About Agrarian & Environmental Justice
TNI’s Agrarian & Environmental Justice programme brings together research and analysis on the collective struggles of rural working people to democratise access, ownership, and control of land, water and other natural resources. It works closely in alliance with local, national and global alliances of small-scale farmers, fisherfolk and marginalised rural working people.
Frontline communities around the world are engaged in critical struggles to defend their own human rights and seek out decent and dignified livelihoods. As critical as these struggles for democratic control of resources by communities are to those directly impacted, they are also struggles of global import. These conflicts represent a struggle for an urgently-needed alternative vision of human relationships to territories, land, water, fisheries, and forests. Conflicts today take the form of struggles for indigenous territory and control; for small farmers’ and peasants’ rights to land, water and resources; for communities’ rights to food sovereignty; for workers’ rights to decent and dignified work; for fenceline communities’ rights to environmental justice; and more. These are critical points of intersection between an unsustainable vision of ongoing, unsustainable privatisation, commodification and extraction of resources on the one hand, and a diversity of alternative visions of democratic ownership and control of land, water, and territory on the other.
The world today is shaped by a growing and intensifying crisis: the climate and biodiversity crisis, and ever-expanding resource use and extraction, are bringing ever greater pressures to bear on territories, land, waters, forests, resources, and people. At the same time inequality is growing globally, and democratic control over resources is weakening.
Together these trends are leading to growing numbers of marginalized people around the world being disposessed of their territories, land, water, fisheries, forests and other resources on which they depend for their survival. For many of these communities these elements of the environment also play a critical role as parts of traditional territories, tied to their ways of living in the world and relating to non-human nature. In this sense, appropriation is linked with histories of colonialism and dispossession by those in power. As carbon, biodiverse ecosystems, clean water, and breathable air increasingly come to be seen as potentially marketable goods, growing numbers of market based initiatives which promise to “solve” the global environmental crisis have emerged. These threaten to further perpetuate dispossession, now in the name of “sustainable development” or “green capitalism,” through mechanisms like REDD++, blue carbon, and carbon trading, among others.

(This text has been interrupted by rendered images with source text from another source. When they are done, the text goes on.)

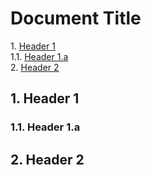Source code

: # Document Title

1\.  [Header 1](#header1)  
1.1\.  [Header 1.a](#header1.a)  
2\.  [Header 2](#header2)  

<a name="header1"></a>

## 1\. Header 1
<a name="header1.a"></a>

### 1.1\. Header 1.a
<a name="header2"></a>

## 2\. Header 2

The Agrarian and Environmental Justice programme at TNI has a history of engaging with the global environmental crisis and supporting community-led struggles for democratic control of resources in two key ways: (1) by supporting communities and movements to develop powerful, useful shared analyses of their situations that strengthen their positive initiatives and provide tools for resistance and (2) by helping to provide and maintain spaces and platforms for further alliance and network building. We work with scholar-activists, frontline communities, allied civil social organizations and social movements to develop and share research, information, and analyses of their situations, of false solutions proposed by corporate interests, and of real solutions developed and led by communities. We also participate in a series of networks and partnerships where we provide logistical and technical support to communities and social movements, helping their voices to be heard in international governance spaces and supporting the creation of spaces and tools to further strengthen movements of global resistance.